Generative AI investors are shifting their focus from the companies building foundation models to the companies making applications built on top of those models.
A foundation model is a general-purpose AI model that can be instructed to generate content, such as text, code, images and synthetic data. Generative AI (GenAI) application companies leverage third-party foundation models to build software services for specific consumer or business purposes.
Eight of the top 10 largest GenAI deals in 2024 to date went to companies that built applications using third-party foundation models, including code generators Magic AI Inc. and Exafunction, which does business as Codeium, and search app startups Perplexity AI Inc. and Glean Technologies Inc. Together, those four companies raised more than $450 million. The companies use third-party foundation models, including those from OpenAI LLC, Mistral AI SAS, Meta Platforms Inc. and Anthropic PBC.
GenAI companies without their own foundation models attracted more than twice as many investing dollars in the first quarter of 2024 compared to the same period last year, according to data from S&P Global Market Intelligence and 451 Research.
Investors' interest in foundation model providers began to slip in late 2023. As of the first quarter of 2024, total funding received by the GenAI industry overall had fallen for two consecutive periods, largely due to the declining interest in foundation model providers.
The 10 largest GenAI funding rounds in 2023 all went to startups that built their own foundation models, reflecting the strong interest in this group of companies at the start of last year. Microsoft Corp., Alphabet Inc., Amazon.com Inc. and SAP SE were among the key backers for GenAI companies in 2023.
According to 451 Research, about 45 companies now have their own foundation models. Databricks Inc. is the latest to launch its own large language model, called DBRX.
As competition heats up, plowing money into foundation model startups is fraught with risk. Building foundation models from scratch requires enormous resources in the form of computing power and human talent — both of which remain scarce.
Given the number of foundation model startups in the market, a "consolidation wave" could be on the horizon, said Maximilian Freiermuth, founder of cloud company Genesis Cloud and a former McKinsey consultant. "Pure API-/Chat-based foundation models have weak moats, with users and developers often finding it easy to switch between models," Freiermuth said.
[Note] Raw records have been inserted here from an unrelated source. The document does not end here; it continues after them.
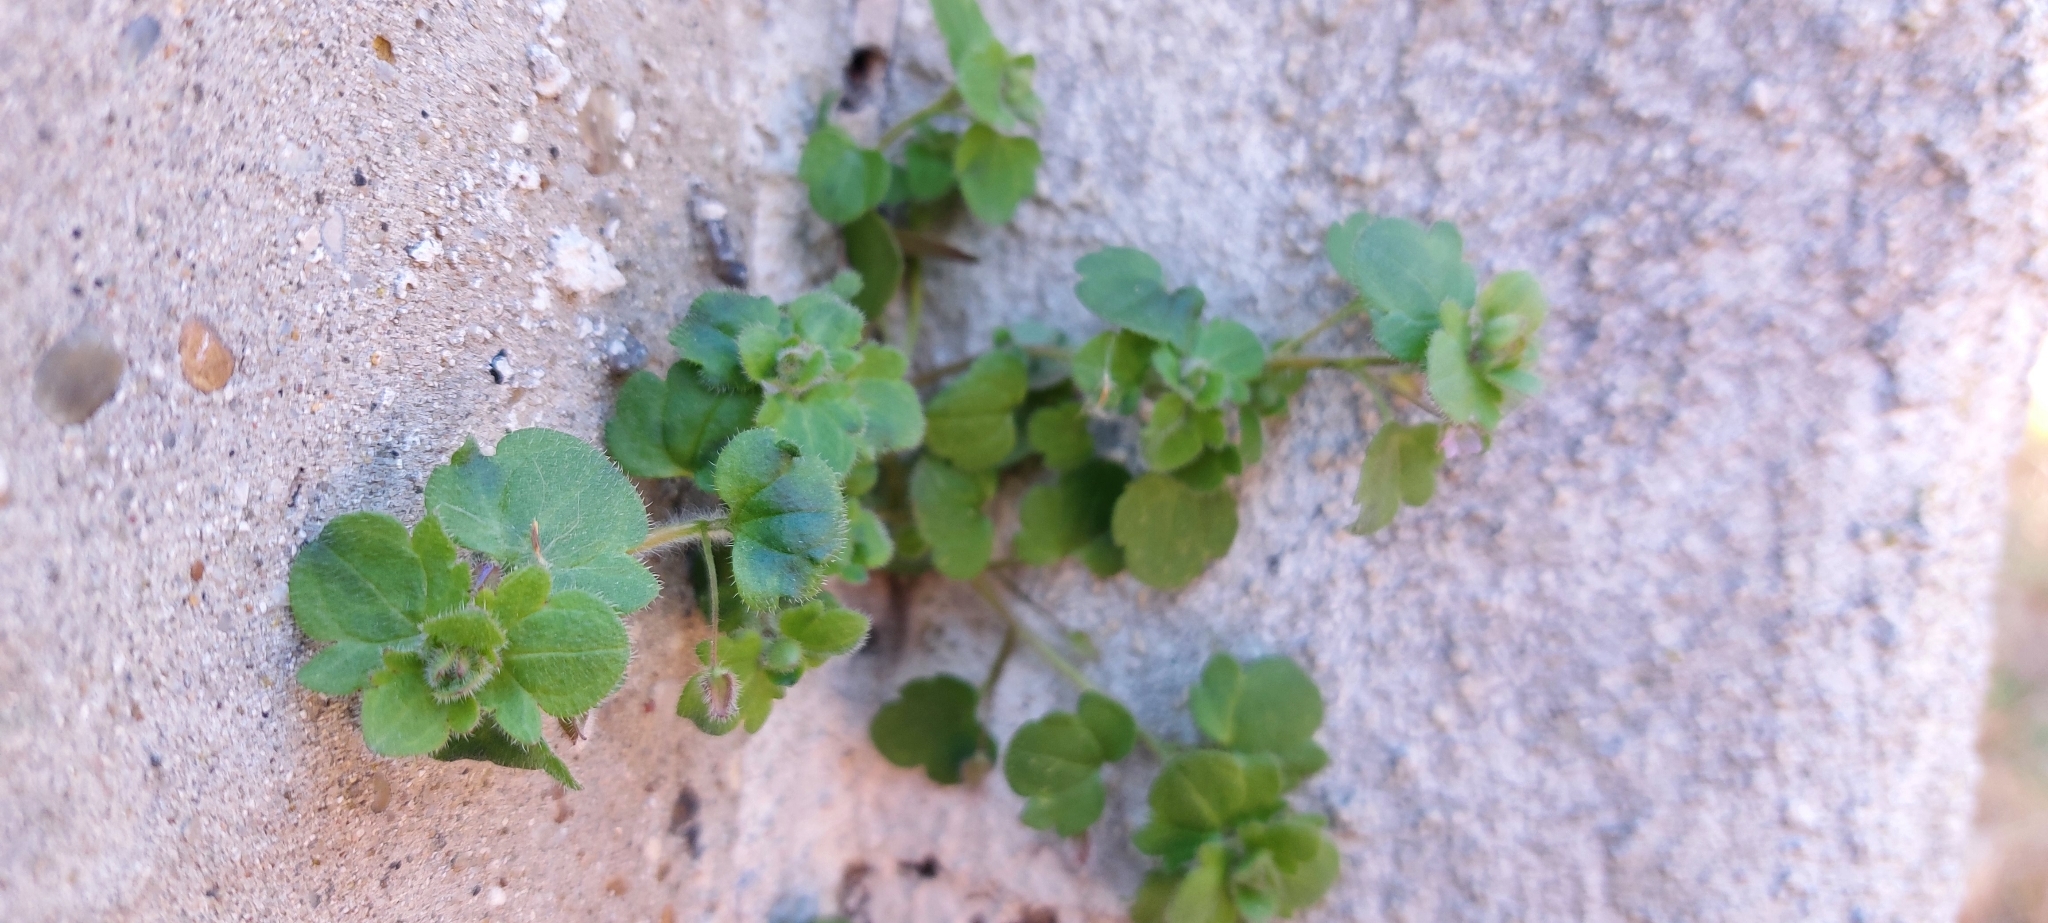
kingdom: Plantae
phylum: Tracheophyta
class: Magnoliopsida
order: Lamiales
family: Plantaginaceae
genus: Veronica
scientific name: Veronica sublobata
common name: False ivy-leaved speedwell
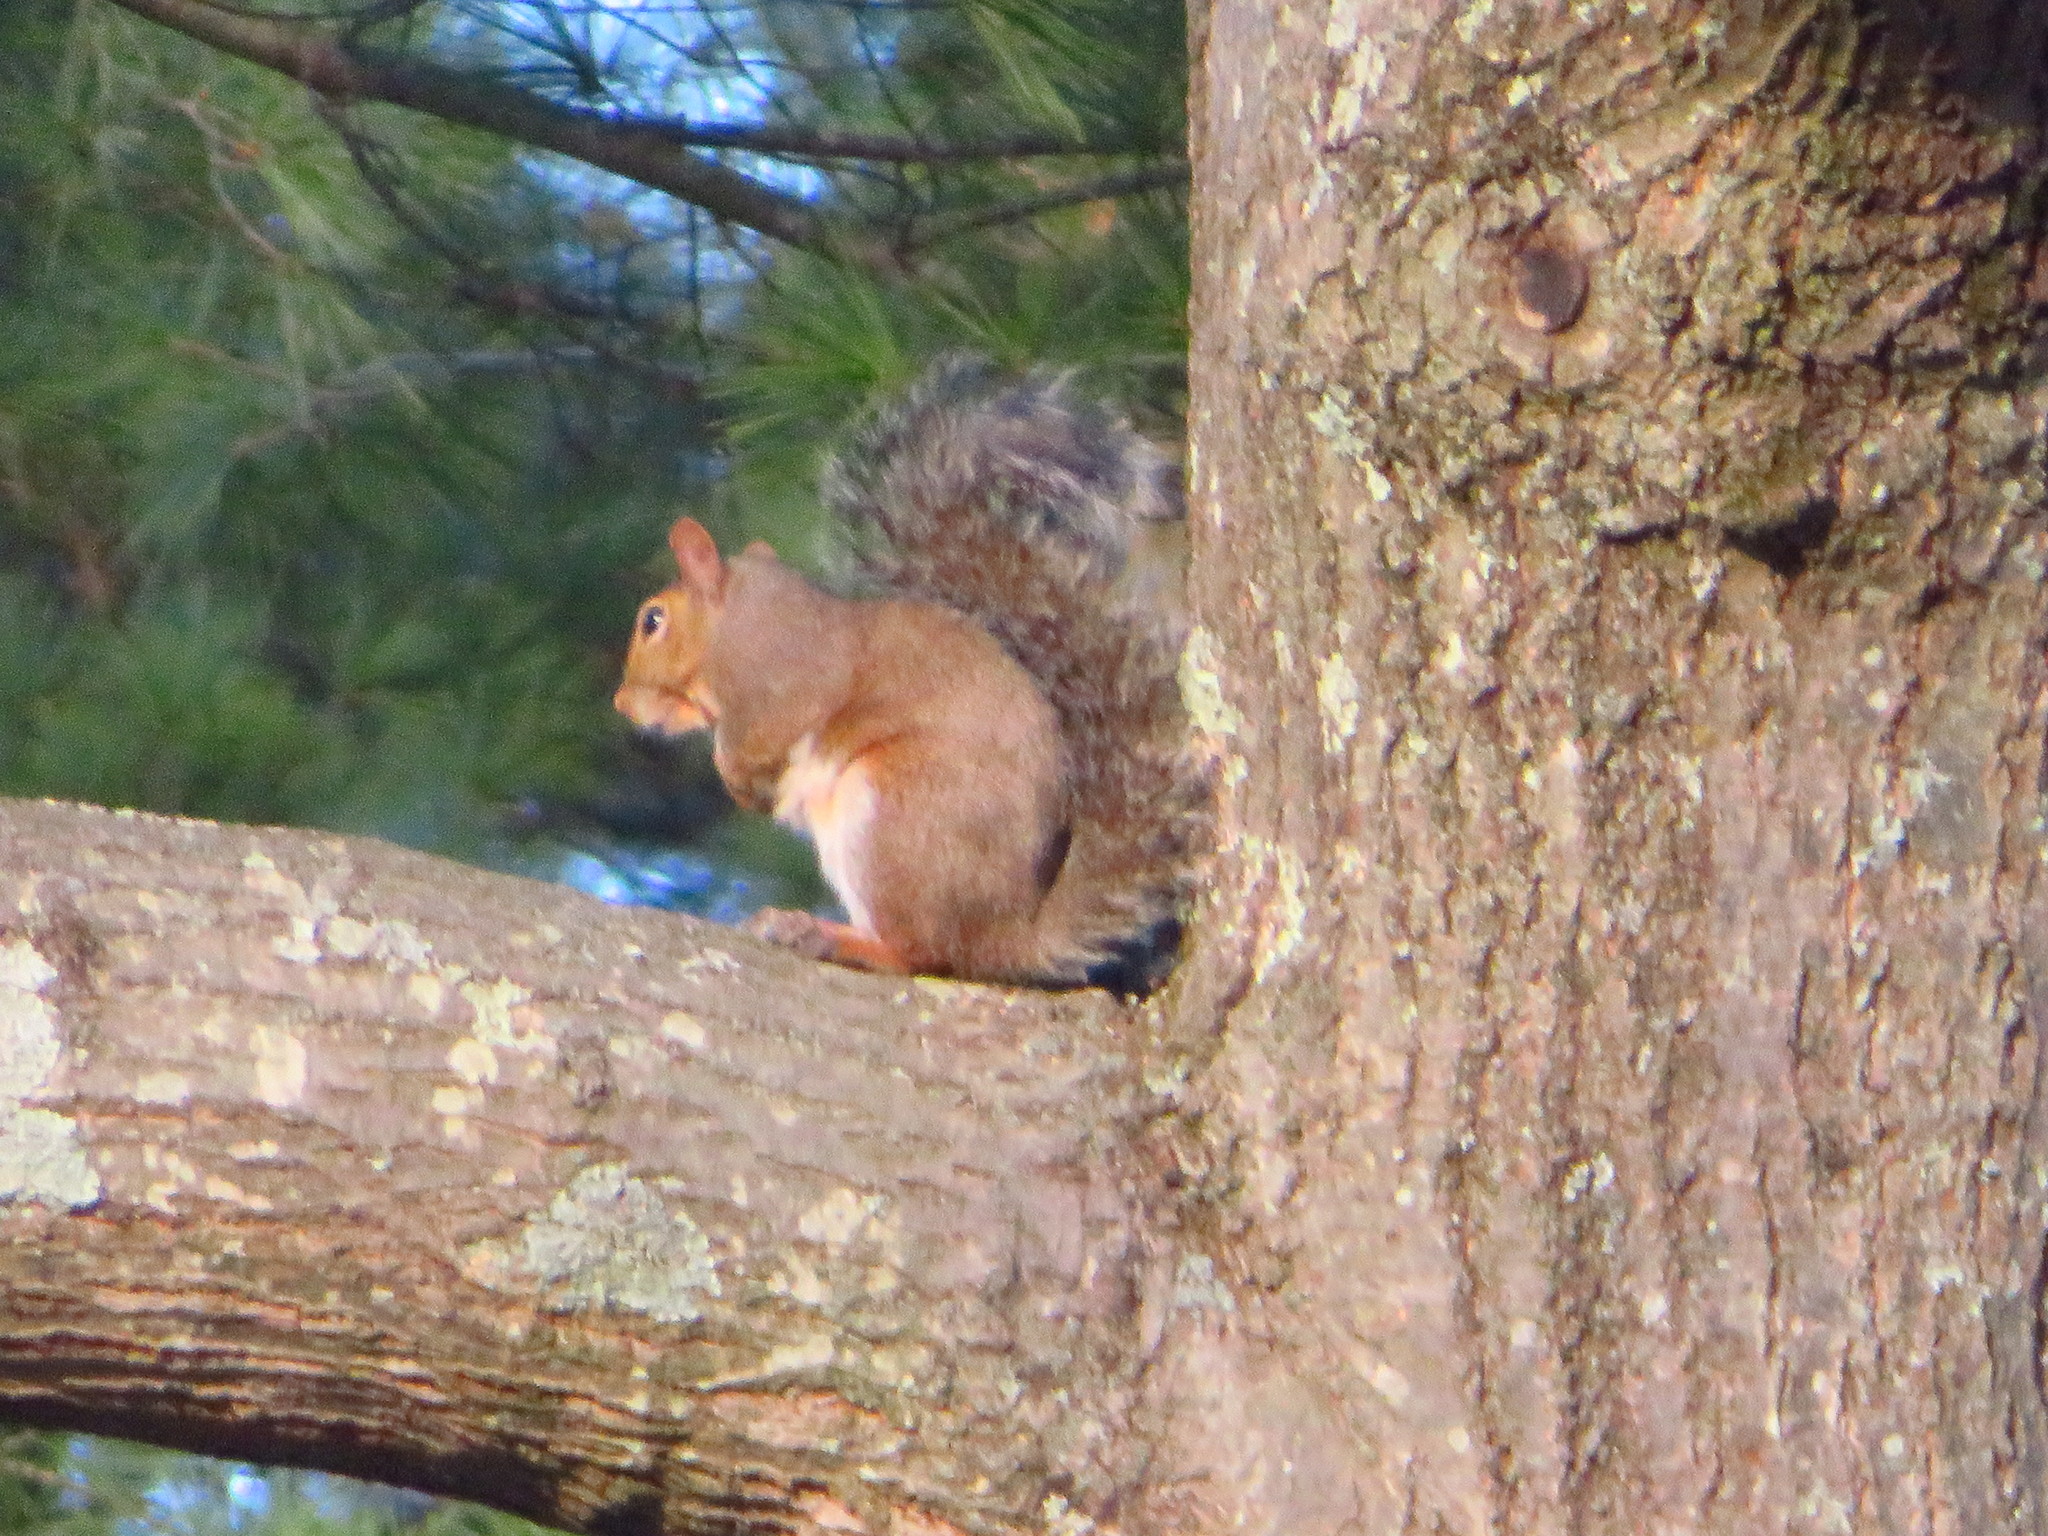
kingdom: Animalia
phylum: Chordata
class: Mammalia
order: Rodentia
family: Sciuridae
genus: Sciurus
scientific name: Sciurus carolinensis
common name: Eastern gray squirrel
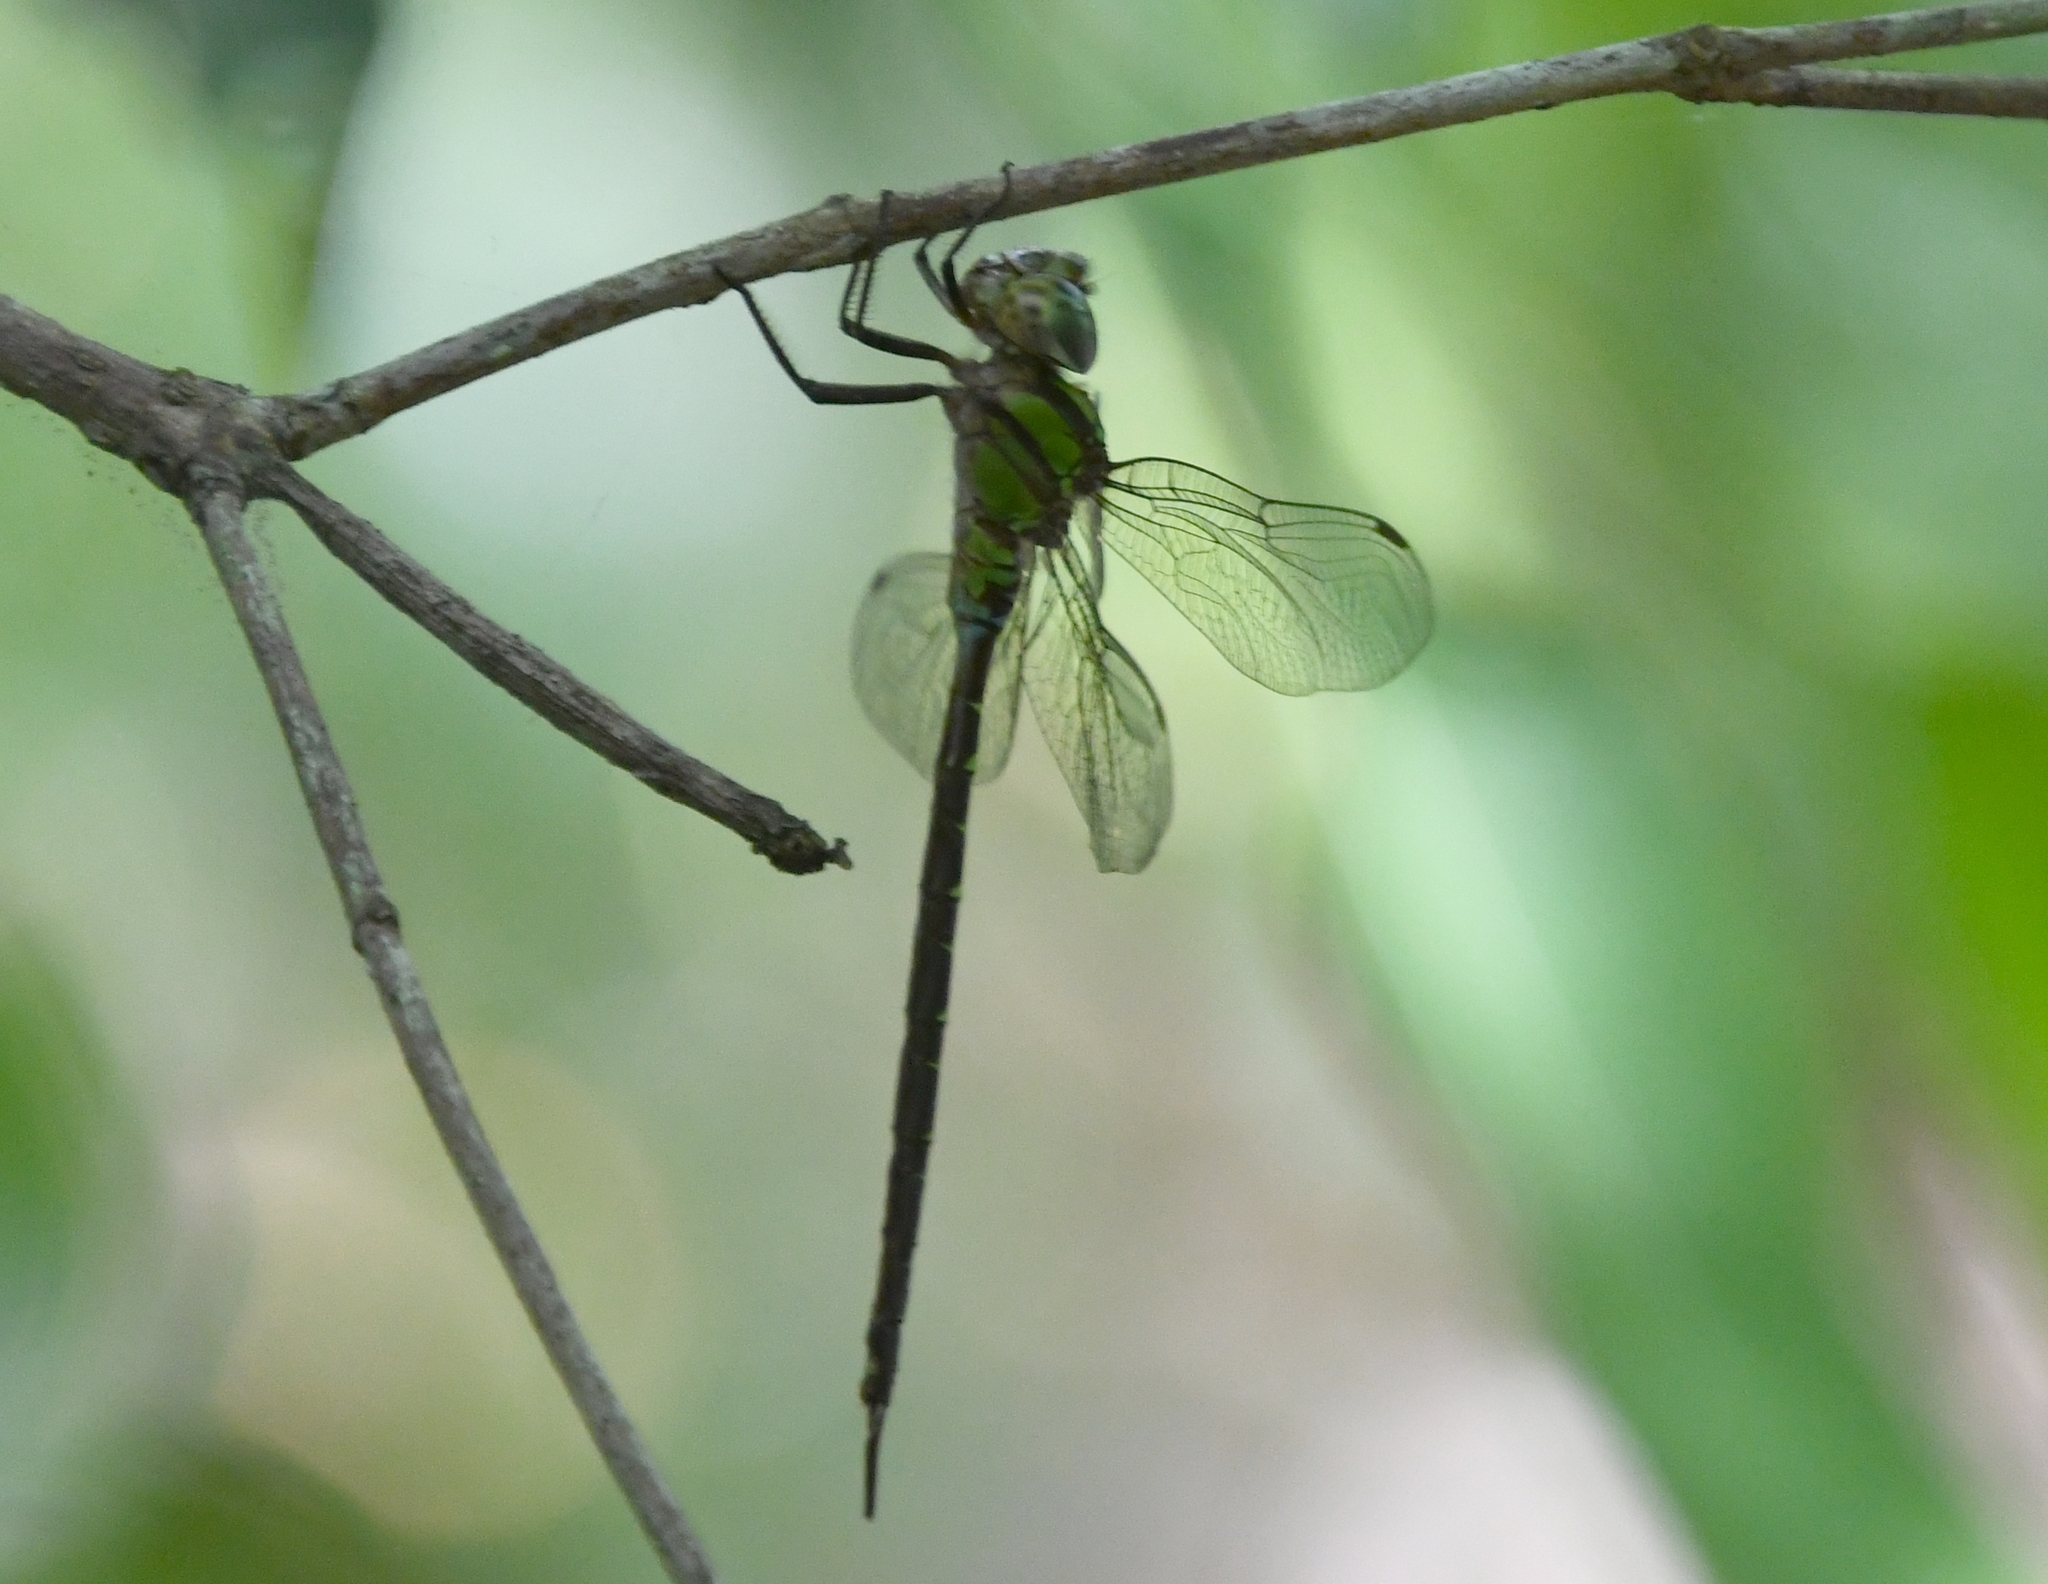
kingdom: Animalia
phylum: Arthropoda
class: Insecta
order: Odonata
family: Aeshnidae
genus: Triacanthagyna
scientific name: Triacanthagyna trifida
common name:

The difficulty of operating a foundation model was only displayed in the first quarter with Inflection AI, which switched its focus to creating GenAI models for smaller business use cases after key co-founders and employees decamped to Microsoft. Inflection AI has raised $1.5 billion in funding since its launch in 2022.
"We doubt that foundation models alone are a sustainable business model because the cost of training and maintaining the models is too expensive," said Nick Patience, lead analyst for AI and machine learning at 451 Research. "The availability of viable open-source models as alternatives will also put pressure on margins."